++++ THE DATA
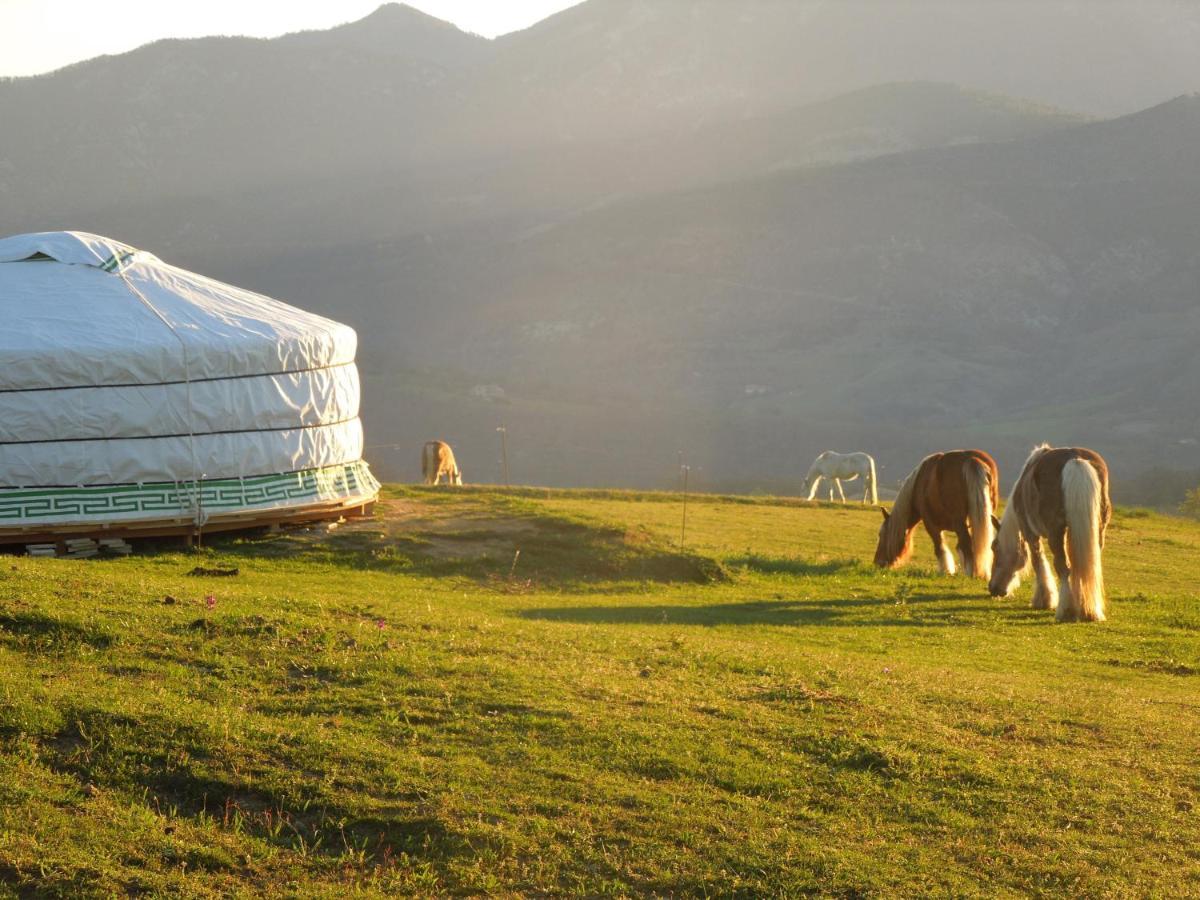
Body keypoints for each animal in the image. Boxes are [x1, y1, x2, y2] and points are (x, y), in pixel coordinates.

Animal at [878, 448, 998, 580]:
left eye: (881, 534)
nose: (877, 562)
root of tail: (971, 460)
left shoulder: (931, 524)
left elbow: (939, 547)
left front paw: (945, 570)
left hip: (960, 522)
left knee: (966, 544)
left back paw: (970, 573)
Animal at [988, 446, 1108, 628]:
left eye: (994, 547)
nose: (993, 589)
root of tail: (1076, 459)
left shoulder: (1030, 533)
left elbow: (1038, 561)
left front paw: (1044, 600)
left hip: (1055, 533)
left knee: (1063, 567)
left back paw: (1066, 612)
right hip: (1098, 529)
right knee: (1088, 565)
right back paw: (1088, 610)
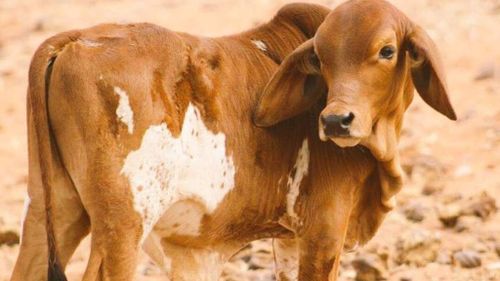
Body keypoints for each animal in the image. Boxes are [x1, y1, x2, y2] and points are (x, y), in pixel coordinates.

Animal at [13, 0, 456, 280]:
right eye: (320, 57)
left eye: (387, 51)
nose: (335, 121)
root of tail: (74, 41)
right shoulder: (324, 230)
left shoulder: (292, 239)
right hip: (123, 224)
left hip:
++++++++
From the data, list each line in which the string "back" appears.

[RESPONSE FOR THIS EXERCISE]
left back paw: (970, 573)
left back paw: (1066, 612)
right back paw: (1088, 610)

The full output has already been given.